PENTECOST... Coming 50 days after Easter and ten days after the Ascension of Our Lord, Pentecost (Sunday, June 4th) marks the descent of the Holy Spirit on the Apostolic Band. For that reason, it is often called the "the birthday of the Church." On this day "the Holy Spirit was manifested, given and communicated as a Divine Person to the Church, fulfilling the Paschal Mystery of Christ according to His promise”! The Lord Jesus Christ promised to send the Apostles "another Paraclete" – the Holy Spirit, the Spirit of Truth, to teach them all Truth and abide with them forever (John 14:25-26). The Holy Spirit made Himself known through “a strong, driving wind” (Acts 2:2) and “tongues as of fire” (Acts 2:3). The “wind” recalls the Spirit of God moving over the waters at the creation of the world (Genesis 1:1-2). The manifestation of the Holy Spirit through the “strong, driving wind” indicates that a “new creation” is taking place: the renewal of humanity in God’s Holy Spirit.
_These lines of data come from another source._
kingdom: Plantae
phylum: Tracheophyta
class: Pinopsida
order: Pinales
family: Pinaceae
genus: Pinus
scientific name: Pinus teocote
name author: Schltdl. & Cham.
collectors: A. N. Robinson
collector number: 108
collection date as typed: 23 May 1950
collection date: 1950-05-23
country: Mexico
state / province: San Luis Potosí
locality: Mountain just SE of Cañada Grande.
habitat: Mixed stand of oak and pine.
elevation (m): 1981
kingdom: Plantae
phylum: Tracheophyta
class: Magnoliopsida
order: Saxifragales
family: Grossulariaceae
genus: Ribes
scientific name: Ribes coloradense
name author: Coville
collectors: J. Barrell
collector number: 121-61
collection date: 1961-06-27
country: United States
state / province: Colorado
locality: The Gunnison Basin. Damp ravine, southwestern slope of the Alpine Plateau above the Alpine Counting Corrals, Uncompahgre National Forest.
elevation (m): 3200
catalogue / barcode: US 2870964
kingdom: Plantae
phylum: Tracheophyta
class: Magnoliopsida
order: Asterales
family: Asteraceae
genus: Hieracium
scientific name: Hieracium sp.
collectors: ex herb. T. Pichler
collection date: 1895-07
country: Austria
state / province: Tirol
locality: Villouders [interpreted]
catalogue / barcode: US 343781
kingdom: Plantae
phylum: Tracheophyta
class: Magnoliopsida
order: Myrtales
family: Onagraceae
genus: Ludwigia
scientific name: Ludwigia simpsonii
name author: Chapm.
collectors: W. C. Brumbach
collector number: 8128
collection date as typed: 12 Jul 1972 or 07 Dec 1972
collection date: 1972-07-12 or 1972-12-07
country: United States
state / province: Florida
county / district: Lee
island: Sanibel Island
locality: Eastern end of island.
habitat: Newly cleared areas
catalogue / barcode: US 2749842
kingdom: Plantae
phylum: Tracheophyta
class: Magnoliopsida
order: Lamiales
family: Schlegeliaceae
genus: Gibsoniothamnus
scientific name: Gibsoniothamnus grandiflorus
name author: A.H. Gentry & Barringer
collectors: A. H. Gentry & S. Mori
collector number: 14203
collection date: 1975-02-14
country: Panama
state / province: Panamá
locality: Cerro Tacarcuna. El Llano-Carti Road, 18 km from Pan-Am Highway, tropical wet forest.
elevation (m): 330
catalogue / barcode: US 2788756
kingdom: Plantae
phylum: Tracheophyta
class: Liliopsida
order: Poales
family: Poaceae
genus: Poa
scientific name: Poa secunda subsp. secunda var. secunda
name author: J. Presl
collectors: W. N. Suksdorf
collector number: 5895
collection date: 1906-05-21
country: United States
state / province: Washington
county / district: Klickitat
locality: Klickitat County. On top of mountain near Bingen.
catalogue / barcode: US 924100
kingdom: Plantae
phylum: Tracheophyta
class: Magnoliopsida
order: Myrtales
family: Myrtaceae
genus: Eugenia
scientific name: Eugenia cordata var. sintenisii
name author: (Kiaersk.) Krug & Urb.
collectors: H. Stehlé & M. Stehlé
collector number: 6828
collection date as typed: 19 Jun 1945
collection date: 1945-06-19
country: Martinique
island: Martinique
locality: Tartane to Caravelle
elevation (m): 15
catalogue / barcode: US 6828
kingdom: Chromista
The “tongues of fire” denote the Presence of God, purification, and Judgment. Traditional catechesis (i.e. training people in the Faith) saw the tongues of fire as signifying the sacredness and divine (God-given) authority of the preaching and teaching of the Apostles, by whose words, fervor, and witness, and example all people were to be converted to the knowledge, love, and service to God.